Central banks are not aware of the consequences of the loss of nature

A new report recently presented looks at the feasibility of find a path with respect for nature, even when it comes to finances. The idea is to inform how central banks and financial regulators can take actions that prevent their activities from impacting nature.

In this document, prepared by WWF together with the Sustainable Finance Laboratory (SFL) of the Netherlands underlines the need for central banks and financial regulators to gain an integrated view of climate and nature-related risks, and offers practical solutions to address them.

Nature always counts

COP29, already known as “the Climate Finance Summit”, represents an opportunity to adopt a new collective quantified target that will government funding to alleviate the climate crisispromote adaptation and curb losses and damage in developing countries. Moreover, this summit should be a before and after for financial institutions – both public and private – to make a strong commitment to deploying capital for climate finance.

The risks and consequences of nature loss have important consequences for people, the economy and financial stability. However, the latest SUSREG Tracker 2024, published by the NGO in October, shows that these risks are often underestimated and not considered in an integrated manner alongside climate risks by central banks and financial sector regulators.

There is a significant gap between harmful investments – such as direct payments, tax breaks and subsidies that worsen the climate crisis, loss of biodiversity and degradation of ecosystems – estimated at almost $7 trillion per year, and investments in nature-based solutions amount to only $200 billion.

The ‘Finding a Way with Nature’ report goes a step further than diagnosis and provides guidance for taking action. To do this it is based on the premise that central banks and financial supervisors, given their mandate, can adopt policies preventive and proactive approachand making a difference and leading the transition to a net-zero emissions and nature-positive economy, on which global financial stability depends.

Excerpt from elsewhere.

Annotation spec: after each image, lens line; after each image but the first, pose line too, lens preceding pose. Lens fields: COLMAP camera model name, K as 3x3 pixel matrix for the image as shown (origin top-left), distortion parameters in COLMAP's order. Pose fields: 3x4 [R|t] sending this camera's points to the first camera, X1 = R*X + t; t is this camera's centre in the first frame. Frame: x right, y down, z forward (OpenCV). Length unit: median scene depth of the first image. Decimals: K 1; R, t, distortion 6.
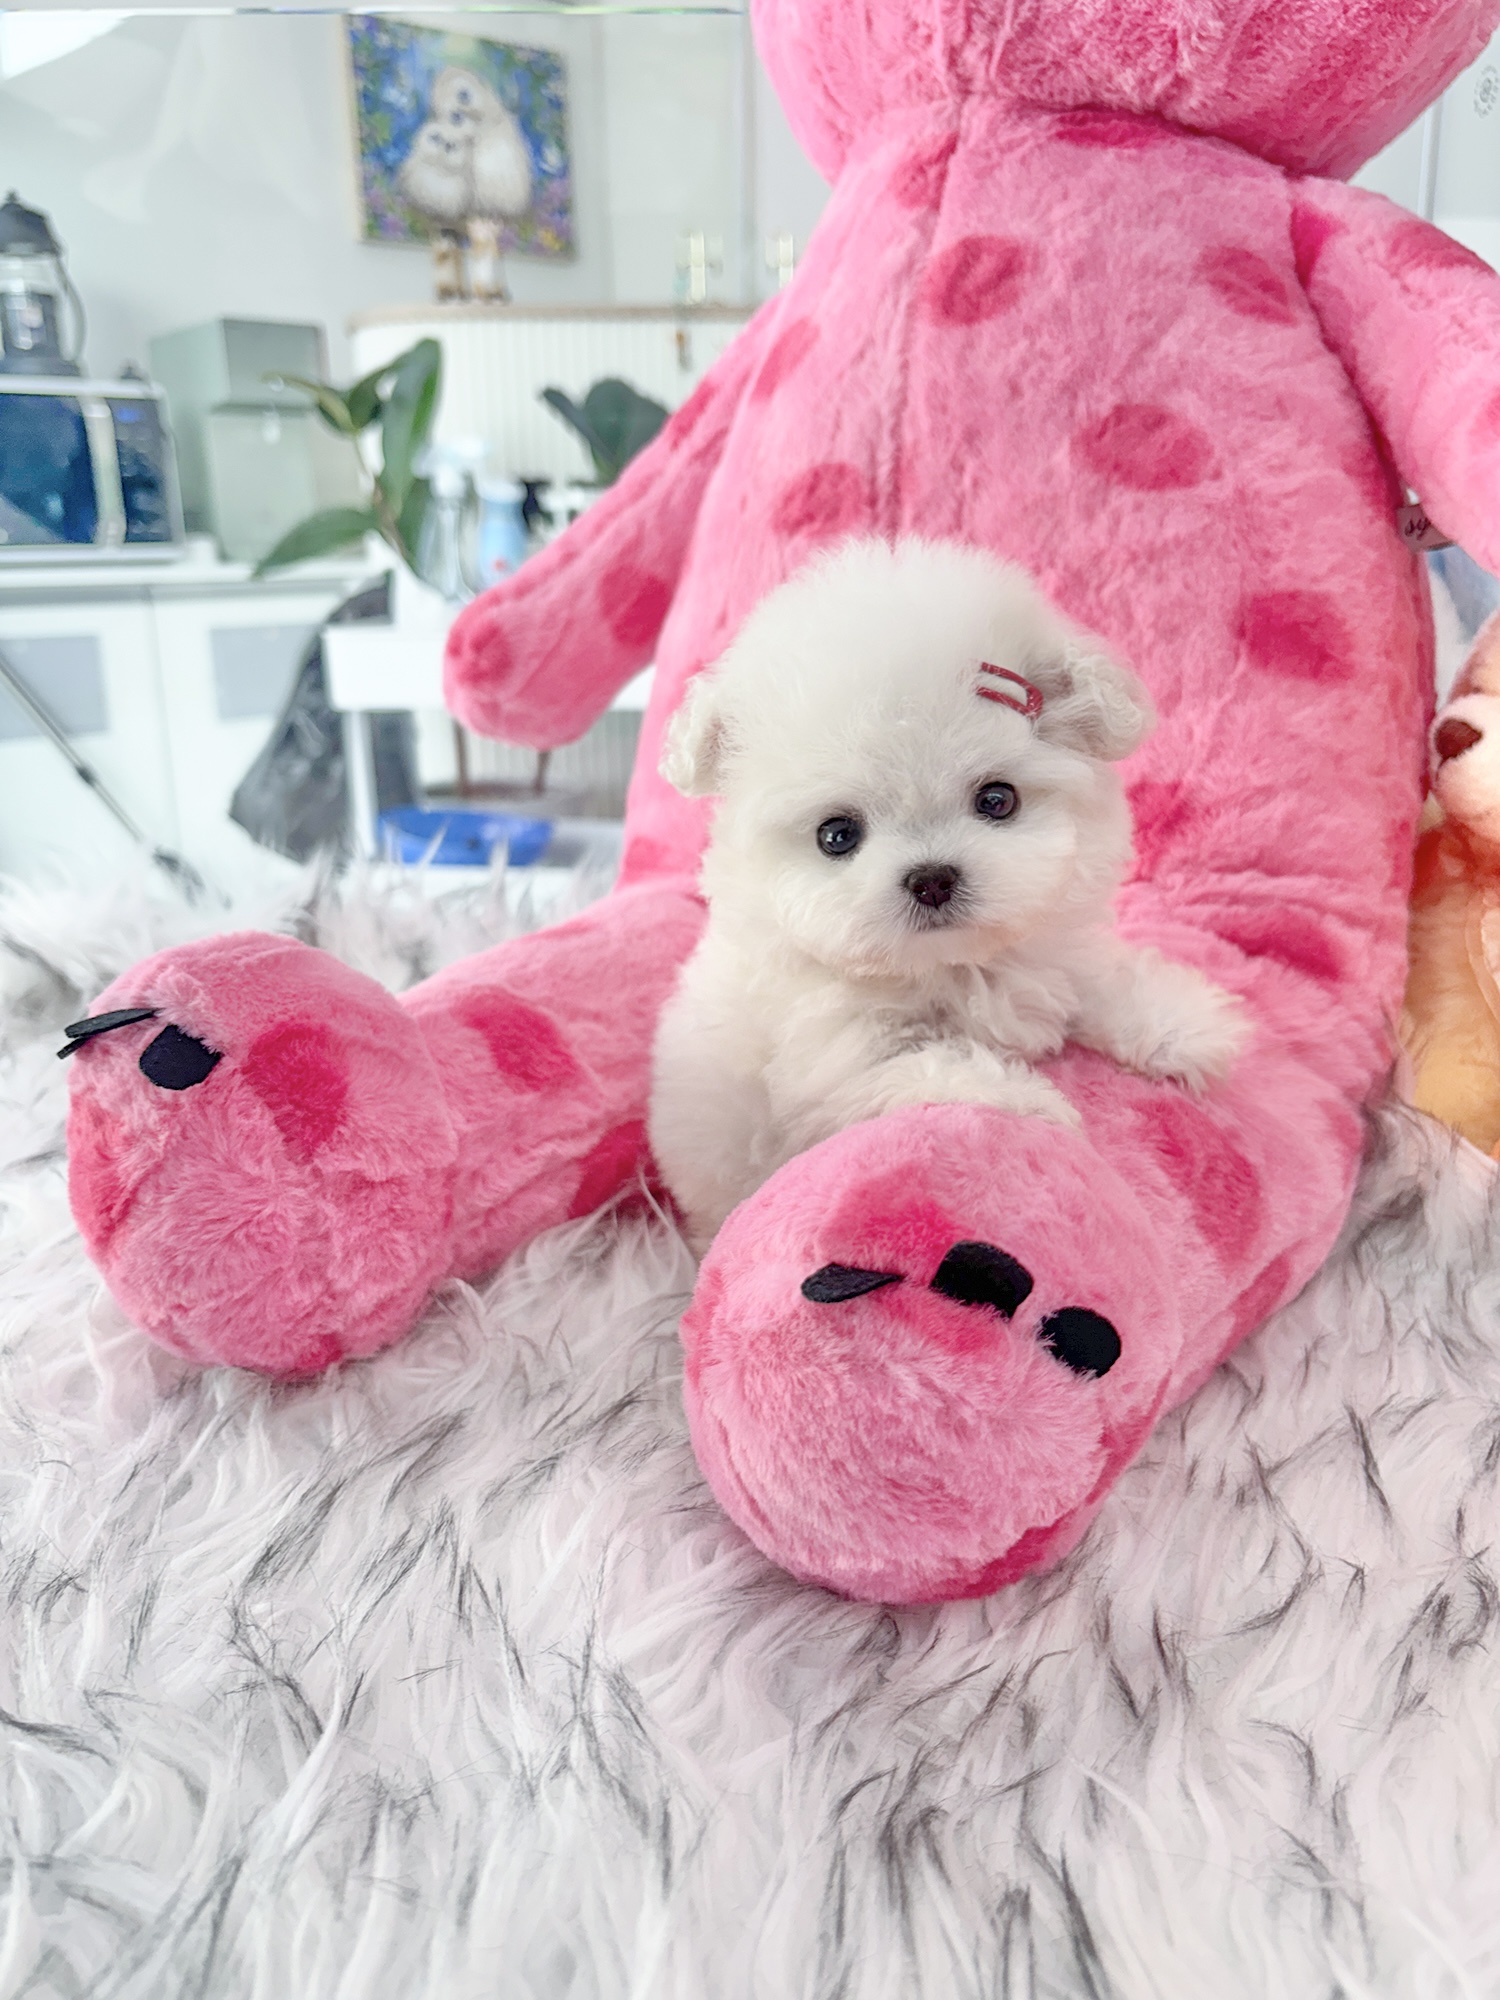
lens RADIAL K [[1524.7, 0, 751.4], [0, 1524.7, 1011.4], [0, 0, 1]] dist [0.027325, -0.038835]
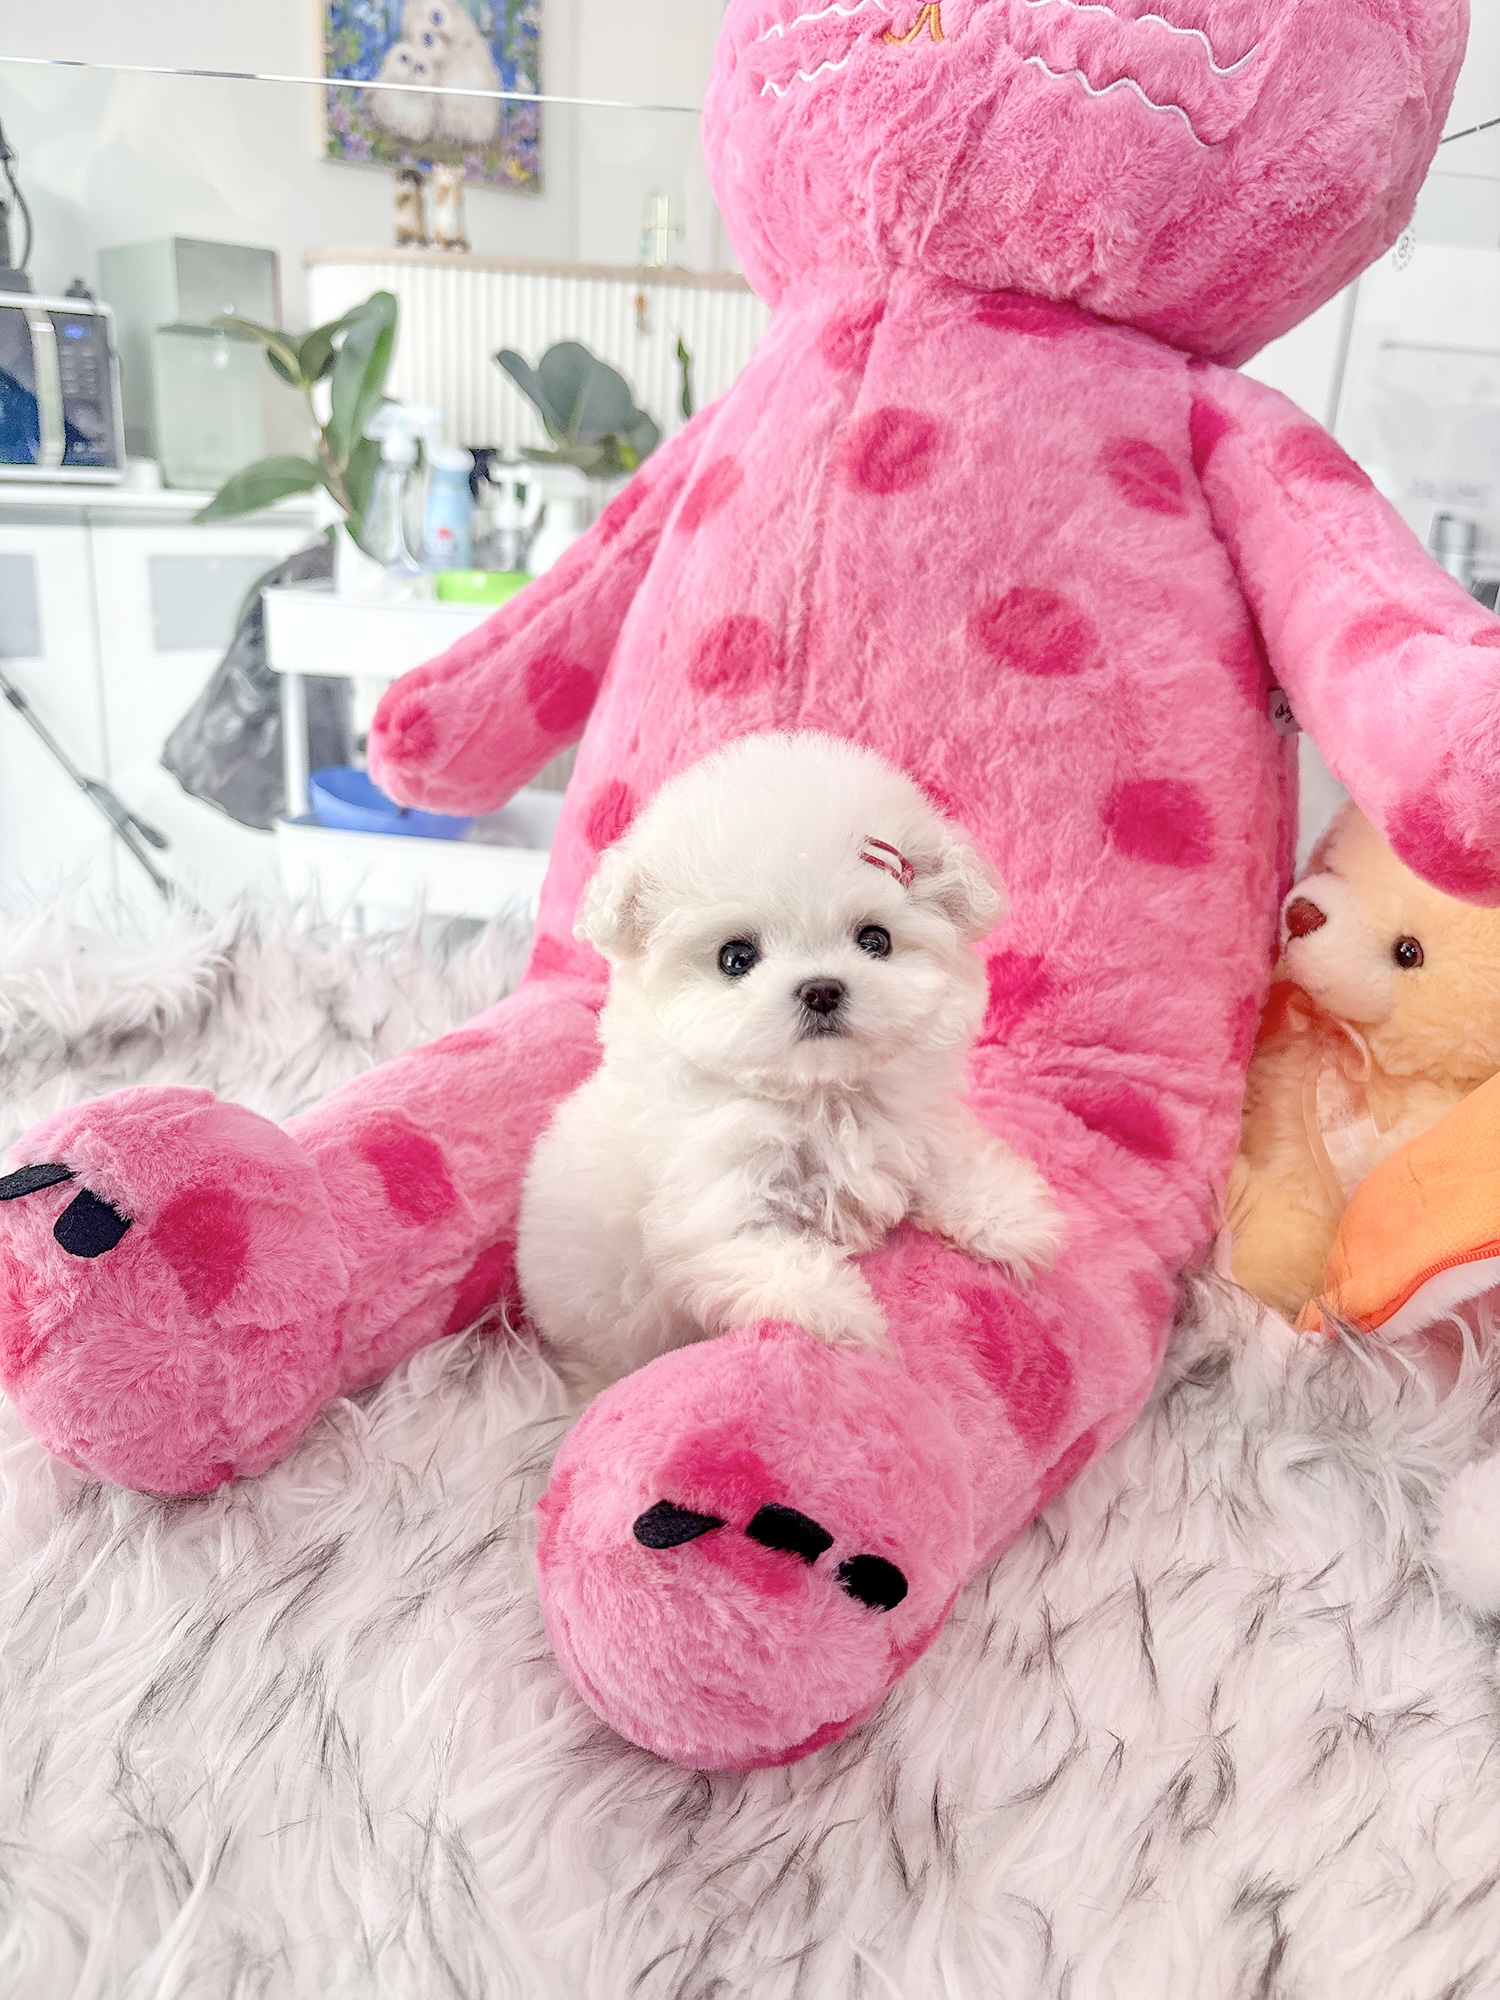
lens RADIAL K [[1524.7, 0, 738.4], [0, 1524.7, 1003.5], [0, 0, 1]] dist [0.027325, -0.038835]
pose [[0.997525, 0.058667, 0.038761, 0.025316], [-0.060320, 0.997254, 0.042959, -0.152135], [-0.036134, -0.045191, 0.998325, -0.073290]]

The challenge is to get rid of it awareness and involvement in the implementation of policy and concrete actions to manage nature-related risks. The report thus identifies the main challenges and available tools and proposes a short, medium and long-term agenda of solutions. The goal is that over the next five years, central banks and financial regulators will help reverse the course of nature loss that increasingly threatens global financial stability.

Among the measures proposed between now and 2030, the following stand out: adopting an integrated approach to climate and biodiversity, promoting a perspective of precaution and proactivity before it is too late, tackle environmentally harmful activities first -such as fossil fuel extraction, deforestation or pesticides- and demand greater impacts as capital is replenished. Furthermore, the environmental organization encourages these actors to set a good example and publish their transition plans, which draw a direct link between biodiversity loss and climate change.

Loose risks and consequences of nature loss They have important consequences for financial stability, the economy and the population, and can therefore increase the impact of climate change. The worrying thing is that central banks and financial sector regulators now take virtually no account of it.